We moved on to sitting trot without stirrups. I had trouble with this on my first go, because Rosa’s saddle had slipped over to the left, so all the way around the school I was fighting to stay upright, and, sad to say, ended up pretty much clinging on with my thighs. I highlighted this, and turned into the centre to take my stirrups back and try and use my body weight to shift it back into position. The second go around was much more successful!

Then, in a rather rushed move due to my having to adjust my saddle, we all took back our stirrups and trotted around large as a ride, and then that was the end of the lesson. Before we dismounted, our instructor told us that in ‘the coming month’ she was going to do a lot of work without stirrups with us (which is absolutely fine by me, I love riding without stirrups… when I’m not sliding off!), and that she was going to do some work on cantering with us following on from that. From this I was satisfied that I am in the place where I need to be, and that the relatively unchallenging lesson last week had been planned that way on purpose to ease us back in after the break. What a thoughtful teacher!

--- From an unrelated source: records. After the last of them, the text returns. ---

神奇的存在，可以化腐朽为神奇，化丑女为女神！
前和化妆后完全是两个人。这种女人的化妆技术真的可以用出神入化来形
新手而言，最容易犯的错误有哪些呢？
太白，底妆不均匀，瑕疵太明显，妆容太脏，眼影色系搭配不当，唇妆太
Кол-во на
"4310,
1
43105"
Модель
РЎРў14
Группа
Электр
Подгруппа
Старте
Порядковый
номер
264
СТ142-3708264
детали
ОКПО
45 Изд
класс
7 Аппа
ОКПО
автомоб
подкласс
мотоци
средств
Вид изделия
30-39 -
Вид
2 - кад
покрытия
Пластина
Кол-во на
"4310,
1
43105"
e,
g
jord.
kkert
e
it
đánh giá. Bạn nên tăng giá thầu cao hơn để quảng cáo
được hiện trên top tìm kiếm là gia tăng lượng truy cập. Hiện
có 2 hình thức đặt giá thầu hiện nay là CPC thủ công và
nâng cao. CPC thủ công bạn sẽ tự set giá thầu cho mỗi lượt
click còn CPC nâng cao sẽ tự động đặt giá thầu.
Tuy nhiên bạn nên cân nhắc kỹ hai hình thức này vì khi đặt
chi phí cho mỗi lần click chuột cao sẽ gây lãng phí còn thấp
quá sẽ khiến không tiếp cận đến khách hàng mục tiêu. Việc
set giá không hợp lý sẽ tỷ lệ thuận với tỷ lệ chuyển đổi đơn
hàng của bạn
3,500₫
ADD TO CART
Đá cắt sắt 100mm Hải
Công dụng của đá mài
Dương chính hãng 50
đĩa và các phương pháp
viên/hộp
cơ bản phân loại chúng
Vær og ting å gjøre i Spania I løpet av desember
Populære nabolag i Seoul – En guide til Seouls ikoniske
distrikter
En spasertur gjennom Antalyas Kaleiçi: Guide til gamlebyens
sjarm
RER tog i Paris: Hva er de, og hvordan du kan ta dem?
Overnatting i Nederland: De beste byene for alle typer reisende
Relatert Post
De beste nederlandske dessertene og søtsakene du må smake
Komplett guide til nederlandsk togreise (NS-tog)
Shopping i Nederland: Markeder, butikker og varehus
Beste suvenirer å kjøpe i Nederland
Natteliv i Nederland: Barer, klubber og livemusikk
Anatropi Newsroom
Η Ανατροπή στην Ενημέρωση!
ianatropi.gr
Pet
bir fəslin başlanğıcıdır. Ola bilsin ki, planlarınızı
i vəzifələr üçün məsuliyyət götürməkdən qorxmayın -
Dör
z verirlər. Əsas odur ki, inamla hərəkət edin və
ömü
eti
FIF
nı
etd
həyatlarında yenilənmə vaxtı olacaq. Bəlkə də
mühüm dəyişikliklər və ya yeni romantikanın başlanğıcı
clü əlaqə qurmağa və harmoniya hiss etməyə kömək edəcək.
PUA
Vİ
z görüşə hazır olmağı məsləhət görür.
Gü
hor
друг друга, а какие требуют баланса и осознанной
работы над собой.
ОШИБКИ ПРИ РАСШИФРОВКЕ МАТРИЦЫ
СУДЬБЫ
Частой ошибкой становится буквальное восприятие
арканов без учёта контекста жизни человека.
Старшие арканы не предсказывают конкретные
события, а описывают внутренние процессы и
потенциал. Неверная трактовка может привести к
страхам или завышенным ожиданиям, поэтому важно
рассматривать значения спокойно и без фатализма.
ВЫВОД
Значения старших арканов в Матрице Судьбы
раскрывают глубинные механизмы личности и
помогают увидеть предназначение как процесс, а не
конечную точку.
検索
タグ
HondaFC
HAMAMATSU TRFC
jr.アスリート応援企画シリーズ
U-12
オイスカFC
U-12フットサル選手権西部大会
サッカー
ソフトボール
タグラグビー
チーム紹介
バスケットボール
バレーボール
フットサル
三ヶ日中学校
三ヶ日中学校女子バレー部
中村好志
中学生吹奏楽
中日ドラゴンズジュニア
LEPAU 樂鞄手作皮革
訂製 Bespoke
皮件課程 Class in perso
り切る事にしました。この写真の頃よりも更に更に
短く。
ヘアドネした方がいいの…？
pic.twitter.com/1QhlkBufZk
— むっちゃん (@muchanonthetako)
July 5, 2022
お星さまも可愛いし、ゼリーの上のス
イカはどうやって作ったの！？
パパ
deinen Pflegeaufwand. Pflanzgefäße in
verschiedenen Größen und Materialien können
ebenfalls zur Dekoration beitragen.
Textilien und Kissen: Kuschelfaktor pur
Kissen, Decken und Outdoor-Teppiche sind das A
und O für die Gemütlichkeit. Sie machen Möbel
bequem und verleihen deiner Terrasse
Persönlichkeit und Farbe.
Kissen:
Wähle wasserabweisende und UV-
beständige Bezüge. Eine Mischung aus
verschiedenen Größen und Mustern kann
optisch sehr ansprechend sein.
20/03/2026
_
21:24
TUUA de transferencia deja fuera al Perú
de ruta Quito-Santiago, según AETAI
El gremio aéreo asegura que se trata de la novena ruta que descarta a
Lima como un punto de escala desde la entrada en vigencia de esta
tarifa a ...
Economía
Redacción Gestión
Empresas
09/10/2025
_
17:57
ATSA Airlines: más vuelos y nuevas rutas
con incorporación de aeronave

When I dismounted ‘grumpy’ Rosa, I forgot to put her stirrups up (bad Carrie!), because something she did distracted me: She turned her head around, holding it quite low, and rested it against me. Any more clued up horsey-types know what this might have meant? She wasn’t making any attempts to move or bite me or anything like that, it was just like… a head hug, I suppose. It was lovely, anyway, and I could quite happily have stayed there and cuddled her all night. She held that position when I put my hands up to stroke her face, until I took the reins from under her chin to lead her out.

Although I did lead Rosa back and took her bridle off to help save time, I didn’t hang around this time as I already knew Soapy wasn’t going to be in to say hi to as I’d checked the timetable earlier for that, too. I did give Rosa a last pat and thanked her for being good, though.

On the way out I also said goodbye to the funny chestnut pony I’d presumed to be Abby last week. Her name is actually Tallulah. Tallulah. That’s a fantastic name for a pony!




3 responses

14 01 2013

Reblogged this on gsug.

15 01 2013

She’s cute, maybe at the end she was investigating you or simply feeling content.
The uncontrollable trot! It makes you feel like your insides are shifting about right? Skips trot is like that…the awful fast trot that some horses do before a canter…except he does it always! I think if you ride Rosa more it will probably really help your seat….when you do get back on those horses with a normal gait it will feel REALLY easy!

15 01 2013

I thought Rosa was adorable, if a bit skittish. I think I could probably improve a lot about my riding by using ponies; a bit like the equivalent of learning to play an acoustic guitar so playing an electric one will be comparatively easy. It certainly helps when you have a patient instructor who recognises the difficulty you’re having and gives appropriate advice to help you deal with it!

I hope she realised I didn’t mean to hurt or frighten her by the end of the lesson!